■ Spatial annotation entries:
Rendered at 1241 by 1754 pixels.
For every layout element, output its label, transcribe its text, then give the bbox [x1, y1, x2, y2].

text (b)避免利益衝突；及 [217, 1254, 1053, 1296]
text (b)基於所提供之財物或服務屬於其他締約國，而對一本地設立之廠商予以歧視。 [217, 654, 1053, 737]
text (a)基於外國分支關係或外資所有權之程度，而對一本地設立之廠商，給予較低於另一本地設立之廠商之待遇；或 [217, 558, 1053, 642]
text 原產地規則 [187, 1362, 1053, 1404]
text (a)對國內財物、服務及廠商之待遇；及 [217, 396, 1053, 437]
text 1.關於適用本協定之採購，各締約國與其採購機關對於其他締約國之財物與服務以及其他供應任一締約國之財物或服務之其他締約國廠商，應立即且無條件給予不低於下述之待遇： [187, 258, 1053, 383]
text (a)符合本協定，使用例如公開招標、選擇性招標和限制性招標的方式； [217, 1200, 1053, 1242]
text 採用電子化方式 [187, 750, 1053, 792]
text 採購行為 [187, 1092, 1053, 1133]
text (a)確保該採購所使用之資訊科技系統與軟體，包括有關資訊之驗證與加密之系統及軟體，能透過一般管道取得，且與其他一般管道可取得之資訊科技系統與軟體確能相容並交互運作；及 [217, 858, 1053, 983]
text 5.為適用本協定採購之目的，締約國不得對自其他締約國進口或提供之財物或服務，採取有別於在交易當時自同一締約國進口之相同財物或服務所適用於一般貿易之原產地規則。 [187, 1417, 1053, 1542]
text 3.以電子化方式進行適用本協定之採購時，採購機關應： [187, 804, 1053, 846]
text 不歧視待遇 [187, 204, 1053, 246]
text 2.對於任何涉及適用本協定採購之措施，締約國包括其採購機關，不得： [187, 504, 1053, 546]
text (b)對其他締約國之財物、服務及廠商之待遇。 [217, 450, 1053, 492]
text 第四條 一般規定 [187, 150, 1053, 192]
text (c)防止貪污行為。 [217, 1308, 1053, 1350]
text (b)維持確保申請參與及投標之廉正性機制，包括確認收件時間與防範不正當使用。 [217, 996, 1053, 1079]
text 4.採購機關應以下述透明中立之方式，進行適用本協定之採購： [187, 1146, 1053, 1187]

■ REQUEST:
Reproduce the listing above, swapping every "採購機關" for "採購單位" and leaving all else unchanged.

■ CORRECT RESULT:
Rendered at 1241 by 1754 pixels.
For every layout element, output its label, transcribe its text, then give the bbox [x1, y1, x2, y2].

text (b)避免利益衝突；及 [217, 1254, 1053, 1296]
text (b)基於所提供之財物或服務屬於其他締約國，而對一本地設立之廠商予以歧視。 [217, 654, 1053, 737]
text (a)基於外國分支關係或外資所有權之程度，而對一本地設立之廠商，給予較低於另一本地設立之廠商之待遇；或 [217, 558, 1053, 642]
text 原產地規則 [187, 1362, 1053, 1404]
text (a)對國內財物、服務及廠商之待遇；及 [217, 396, 1053, 437]
text 1.關於適用本協定之採購，各締約國與其採購單位對於其他締約國之財物與服務以及其他供應任一締約國之財物或服務之其他締約國廠商，應立即且無條件給予不低於下述之待遇： [187, 258, 1053, 383]
text (a)符合本協定，使用例如公開招標、選擇性招標和限制性招標的方式； [217, 1200, 1053, 1242]
text 採用電子化方式 [187, 750, 1053, 792]
text 採購行為 [187, 1092, 1053, 1133]
text (a)確保該採購所使用之資訊科技系統與軟體，包括有關資訊之驗證與加密之系統及軟體，能透過一般管道取得，且與其他一般管道可取得之資訊科技系統與軟體確能相容並交互運作；及 [217, 858, 1053, 983]
text 5.為適用本協定採購之目的，締約國不得對自其他締約國進口或提供之財物或服務，採取有別於在交易當時自同一締約國進口之相同財物或服務所適用於一般貿易之原產地規則。 [187, 1417, 1053, 1542]
text 3.以電子化方式進行適用本協定之採購時，採購單位應： [187, 804, 1053, 846]
text 不歧視待遇 [187, 204, 1053, 246]
text 2.對於任何涉及適用本協定採購之措施，締約國包括其採購單位，不得： [187, 504, 1053, 546]
text (b)對其他締約國之財物、服務及廠商之待遇。 [217, 450, 1053, 492]
text 第四條 一般規定 [187, 150, 1053, 192]
text (c)防止貪污行為。 [217, 1308, 1053, 1350]
text (b)維持確保申請參與及投標之廉正性機制，包括確認收件時間與防範不正當使用。 [217, 996, 1053, 1079]
text 4.採購單位應以下述透明中立之方式，進行適用本協定之採購： [187, 1146, 1053, 1187]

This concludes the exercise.